**EXERCISE MATERIAL:**
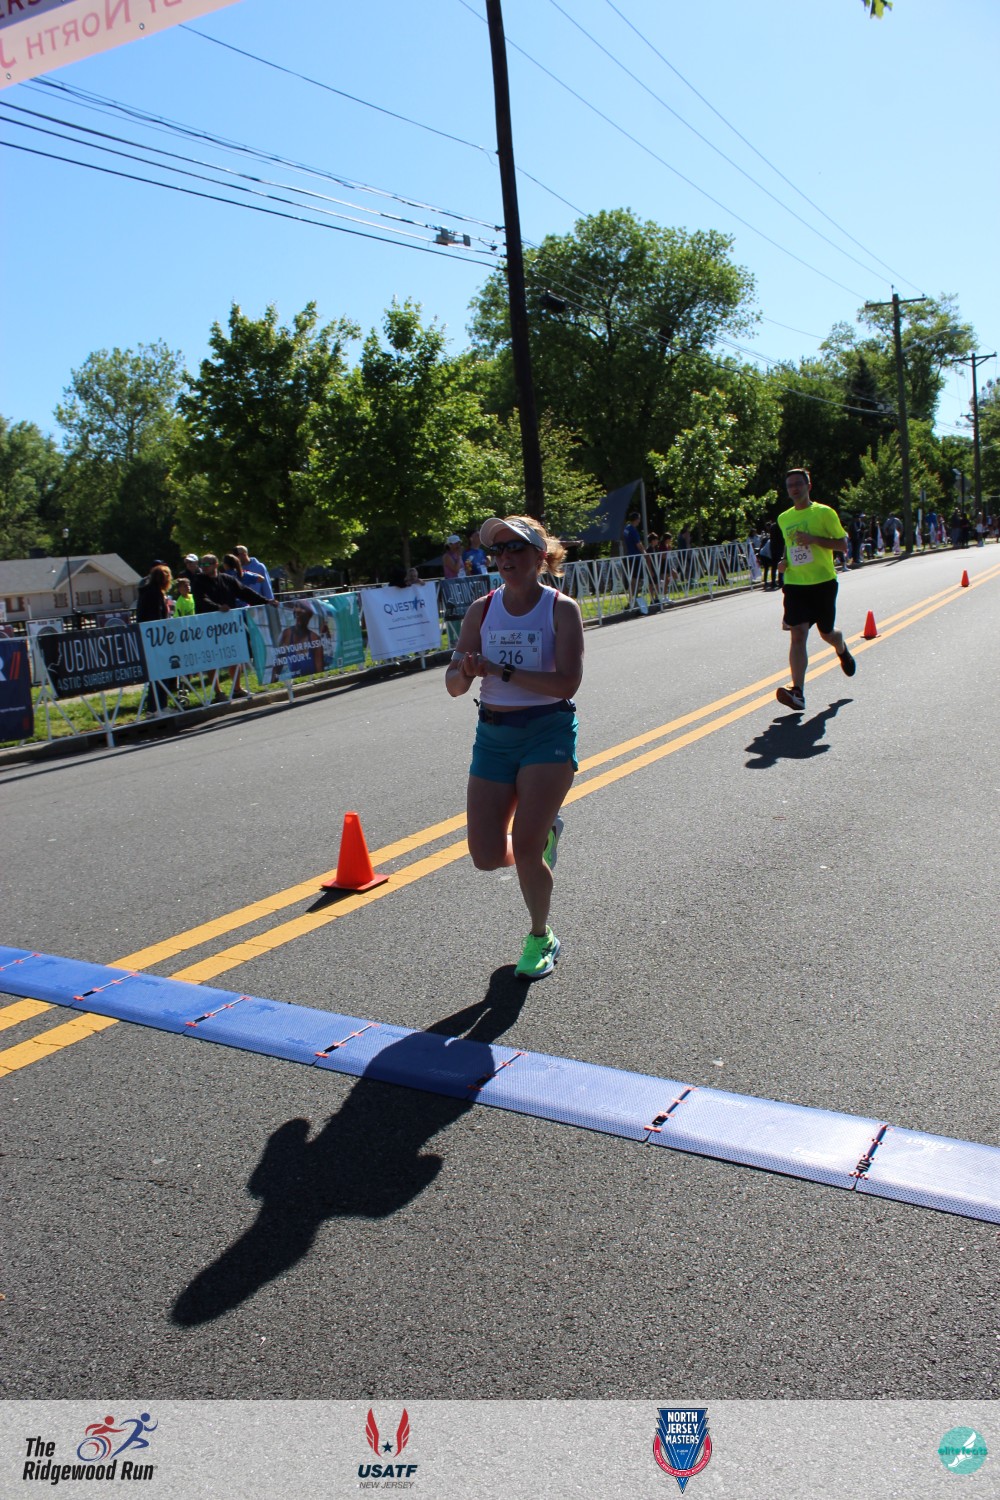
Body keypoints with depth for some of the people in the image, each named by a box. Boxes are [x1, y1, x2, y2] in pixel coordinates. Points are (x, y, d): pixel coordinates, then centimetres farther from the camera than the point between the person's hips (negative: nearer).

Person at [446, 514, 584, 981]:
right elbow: (454, 685, 0)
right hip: (493, 736, 4)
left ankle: (541, 939, 15)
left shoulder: (561, 609, -7)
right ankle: (544, 834, 36)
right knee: (487, 856, 1)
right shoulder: (482, 609, 3)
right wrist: (466, 672, -24)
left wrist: (500, 670, -24)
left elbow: (566, 682, -19)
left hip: (548, 734, -4)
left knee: (523, 848, -12)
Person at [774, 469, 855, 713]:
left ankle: (842, 650, 49)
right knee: (797, 634, -13)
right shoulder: (784, 518, 11)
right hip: (794, 583, 2)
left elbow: (843, 545, -4)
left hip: (823, 582, -2)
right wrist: (784, 561, 7)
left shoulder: (824, 512, -3)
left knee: (827, 632, 10)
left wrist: (815, 539, -18)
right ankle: (798, 692, -21)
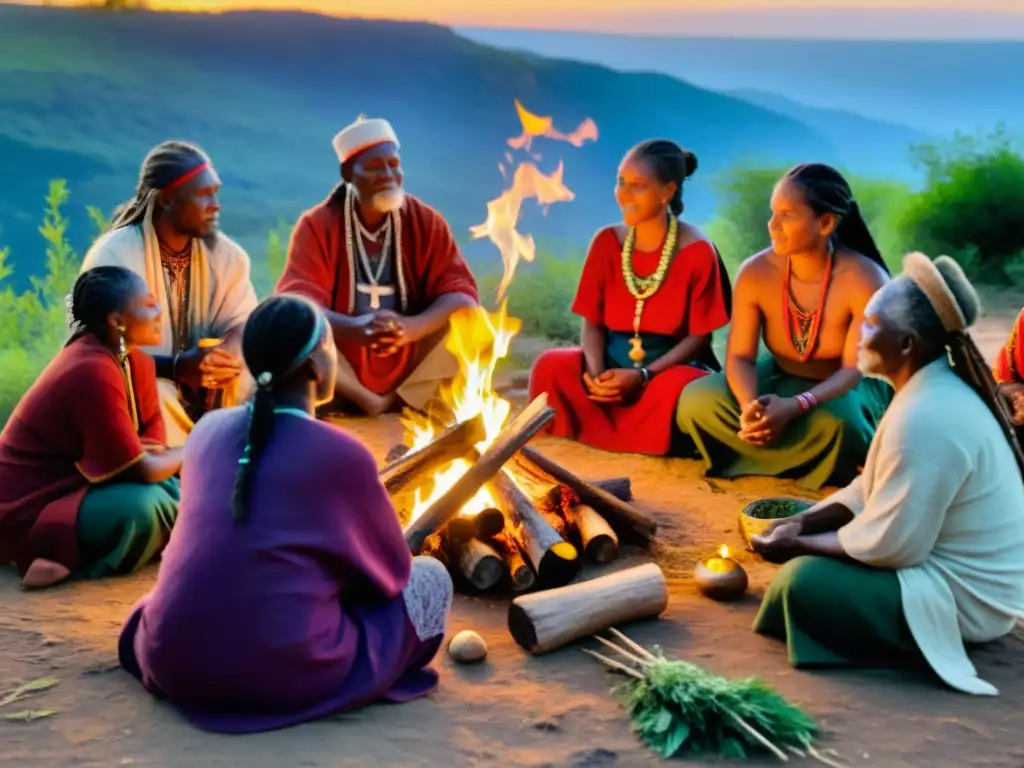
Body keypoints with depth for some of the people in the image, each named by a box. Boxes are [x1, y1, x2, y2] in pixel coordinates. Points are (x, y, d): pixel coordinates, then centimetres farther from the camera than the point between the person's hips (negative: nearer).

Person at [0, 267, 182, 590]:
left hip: (72, 484, 9)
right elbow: (143, 472, -23)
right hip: (28, 510, -9)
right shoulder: (93, 373, -26)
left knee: (177, 486, -5)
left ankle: (69, 555, -4)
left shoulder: (133, 360, 1)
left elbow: (152, 440, 2)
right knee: (143, 505, -30)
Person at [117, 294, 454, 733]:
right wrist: (343, 576, 28)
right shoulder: (340, 454, -9)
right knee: (430, 577, 12)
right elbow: (392, 571, 5)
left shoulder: (207, 431, 7)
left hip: (171, 663, 6)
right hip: (284, 674, -6)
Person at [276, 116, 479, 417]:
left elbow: (462, 293, -9)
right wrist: (356, 328, -37)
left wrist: (409, 328, -31)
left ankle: (397, 403, -14)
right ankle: (379, 405, -15)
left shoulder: (427, 221, -2)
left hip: (411, 377, 1)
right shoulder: (317, 225, -6)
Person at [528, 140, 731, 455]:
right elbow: (592, 321, 3)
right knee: (551, 366, -23)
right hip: (612, 362, 3)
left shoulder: (697, 251, -11)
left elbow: (700, 336, -9)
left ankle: (592, 436, -15)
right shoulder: (607, 242, 1)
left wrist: (643, 375, -22)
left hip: (671, 366, -3)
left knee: (680, 388, -37)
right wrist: (598, 373, -18)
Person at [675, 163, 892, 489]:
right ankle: (807, 457, -12)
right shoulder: (756, 272, -16)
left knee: (836, 423, -41)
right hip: (782, 379, 4)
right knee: (697, 400, -21)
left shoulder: (864, 281, -25)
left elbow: (855, 369, -24)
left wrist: (795, 406, -41)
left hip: (846, 387, -4)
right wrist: (750, 406, -37)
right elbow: (740, 356, -14)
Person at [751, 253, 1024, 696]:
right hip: (954, 565, 10)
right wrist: (804, 523, -2)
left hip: (964, 597, -10)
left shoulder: (925, 419, -29)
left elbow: (889, 545, -25)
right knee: (814, 538, 13)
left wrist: (798, 544, -13)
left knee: (802, 581, -20)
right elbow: (873, 488, 11)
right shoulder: (935, 388, 3)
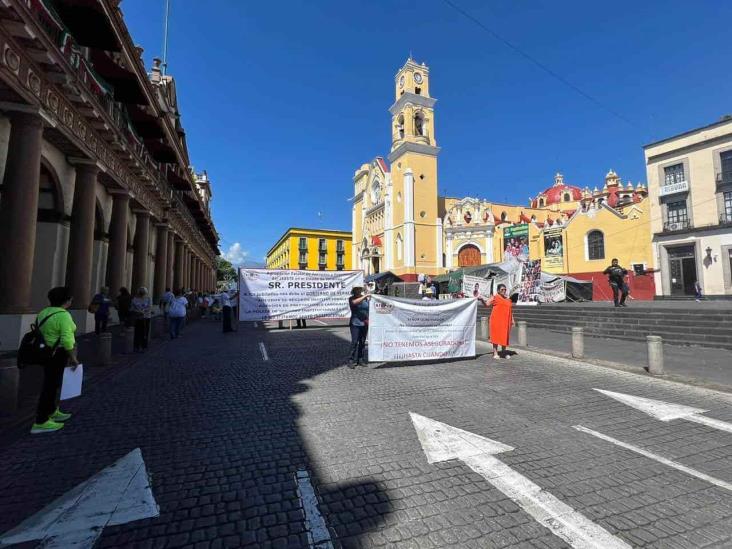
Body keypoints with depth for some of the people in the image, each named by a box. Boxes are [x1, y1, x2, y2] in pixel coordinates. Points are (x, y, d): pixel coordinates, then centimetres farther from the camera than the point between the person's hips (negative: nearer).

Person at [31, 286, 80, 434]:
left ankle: (52, 412, 37)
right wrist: (73, 358, -14)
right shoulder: (63, 315, -20)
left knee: (51, 384, 22)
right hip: (57, 354, -10)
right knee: (51, 386, -2)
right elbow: (67, 339, -24)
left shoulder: (44, 312, 8)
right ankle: (40, 422, 5)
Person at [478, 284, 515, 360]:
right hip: (497, 320, -5)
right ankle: (495, 353, 5)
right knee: (496, 335, -1)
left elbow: (510, 311, 18)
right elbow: (486, 304, -10)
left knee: (505, 336, 10)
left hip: (506, 321, 5)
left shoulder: (508, 299, 14)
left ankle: (504, 352, 21)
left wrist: (512, 320, 15)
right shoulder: (495, 297, 0)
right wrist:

**WORK INSTRUCTIONS:**
Give back, word for word, the lines of the listing between the line holding "right shoulder: (93, 373, -26)" and the line holding "right hip: (612, 362, 3)", both included.

**ANSWER AREA:**
right shoulder: (93, 373, -26)
left knee: (177, 486, -5)
left ankle: (69, 555, -4)
left shoulder: (133, 360, 1)
left elbow: (152, 440, 2)
right knee: (143, 505, -30)
Person at [117, 294, 454, 733]:
right wrist: (343, 576, 28)
right shoulder: (340, 454, -9)
right knee: (430, 577, 12)
right elbow: (392, 571, 5)
left shoulder: (207, 431, 7)
left hip: (171, 663, 6)
right hip: (284, 674, -6)
Person at [276, 116, 479, 417]:
left elbow: (462, 293, -9)
right wrist: (356, 328, -37)
left wrist: (409, 328, -31)
left ankle: (397, 403, -14)
right ankle: (379, 405, -15)
left shoulder: (427, 221, -2)
left hip: (411, 377, 1)
right shoulder: (317, 225, -6)
Person at [528, 140, 731, 455]:
right elbow: (592, 321, 3)
right knee: (551, 366, -23)
right hip: (612, 362, 3)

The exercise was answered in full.